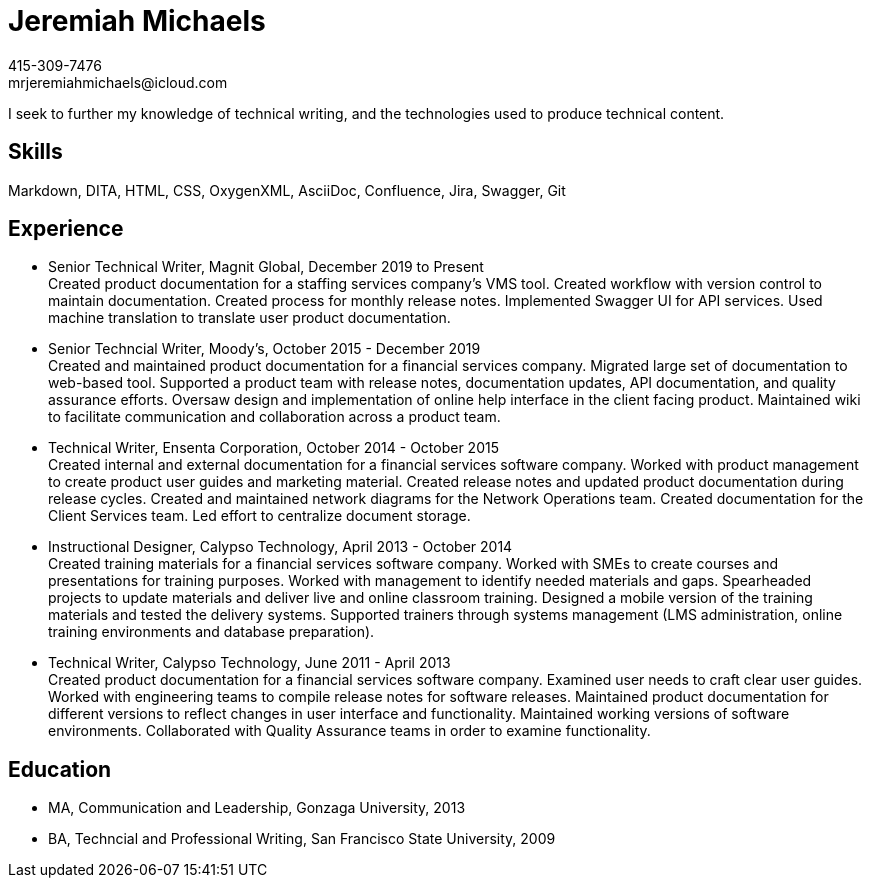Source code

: = Jeremiah Michaels
:hardbreaks:
415-309-7476
mrjeremiahmichaels@icloud.com

I seek to further my knowledge of technical writing, and the technologies used to produce technical content.

== Skills
Markdown, DITA, HTML, CSS, OxygenXML, AsciiDoc, Confluence, Jira, Swagger, Git

== Experience
* Senior Technical Writer, Magnit Global, December 2019 to Present +
Created product documentation for a staffing services company’s VMS tool. Created workflow with version control to maintain documentation. Created process for monthly release notes. Implemented Swagger UI for API services. Used machine translation to translate user product documentation.

* Senior Techncial Writer, Moody's, October 2015 - December 2019 +
Created and maintained product documentation for a financial services company. Migrated large set of documentation to web-based tool. Supported a product team with release notes, documentation updates, API documentation, and quality assurance efforts. Oversaw design and implementation of online help interface in the client facing product. Maintained wiki to facilitate communication and collaboration across a product team.

* Technical Writer, Ensenta Corporation, October 2014 - October 2015 +
Created internal and external documentation for a financial services software company.  Worked with product management to create product user guides and marketing material. Created release notes and updated product documentation during release cycles. Created and maintained network diagrams for the Network Operations team. Created documentation for the Client Services team. Led effort to centralize document storage.

* Instructional Designer, Calypso Technology, April 2013 - October 2014 +
Created training materials for a financial services software company. Worked with SMEs to create courses and presentations for training purposes. Worked with management to identify needed materials and gaps. Spearheaded projects to update materials and deliver live and online classroom training. Designed a mobile version of the training materials and tested the delivery systems. Supported trainers through systems management (LMS administration, online training environments and database preparation).

* Technical Writer, Calypso Technology, June 2011 - April 2013 +
Created product documentation for a financial services software company. Examined user needs to craft clear user guides. Worked with engineering teams to compile release notes for software releases. Maintained product documentation for different versions to reflect changes in user interface and functionality. Maintained working versions of software environments. Collaborated with Quality Assurance teams in order to examine functionality.

== Education
* MA, Communication and Leadership, Gonzaga University, 2013
* BA, Techncial and Professional Writing, San Francisco State University, 2009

## Task:
Give all the records again, exactly, without images.

## Output below:
Source code

: = Jeremiah Michaels
:hardbreaks:
415-309-7476
mrjeremiahmichaels@icloud.com

I seek to further my knowledge of technical writing, and the technologies used to produce technical content.

== Skills
Markdown, DITA, HTML, CSS, OxygenXML, AsciiDoc, Confluence, Jira, Swagger, Git

== Experience
* Senior Technical Writer, Magnit Global, December 2019 to Present +
Created product documentation for a staffing services company’s VMS tool. Created workflow with version control to maintain documentation. Created process for monthly release notes. Implemented Swagger UI for API services. Used machine translation to translate user product documentation.

* Senior Techncial Writer, Moody's, October 2015 - December 2019 +
Created and maintained product documentation for a financial services company. Migrated large set of documentation to web-based tool. Supported a product team with release notes, documentation updates, API documentation, and quality assurance efforts. Oversaw design and implementation of online help interface in the client facing product. Maintained wiki to facilitate communication and collaboration across a product team.

* Technical Writer, Ensenta Corporation, October 2014 - October 2015 +
Created internal and external documentation for a financial services software company.  Worked with product management to create product user guides and marketing material. Created release notes and updated product documentation during release cycles. Created and maintained network diagrams for the Network Operations team. Created documentation for the Client Services team. Led effort to centralize document storage.

* Instructional Designer, Calypso Technology, April 2013 - October 2014 +
Created training materials for a financial services software company. Worked with SMEs to create courses and presentations for training purposes. Worked with management to identify needed materials and gaps. Spearheaded projects to update materials and deliver live and online classroom training. Designed a mobile version of the training materials and tested the delivery systems. Supported trainers through systems management (LMS administration, online training environments and database preparation).

* Technical Writer, Calypso Technology, June 2011 - April 2013 +
Created product documentation for a financial services software company. Examined user needs to craft clear user guides. Worked with engineering teams to compile release notes for software releases. Maintained product documentation for different versions to reflect changes in user interface and functionality. Maintained working versions of software environments. Collaborated with Quality Assurance teams in order to examine functionality.

== Education
* MA, Communication and Leadership, Gonzaga University, 2013
* BA, Techncial and Professional Writing, San Francisco State University, 2009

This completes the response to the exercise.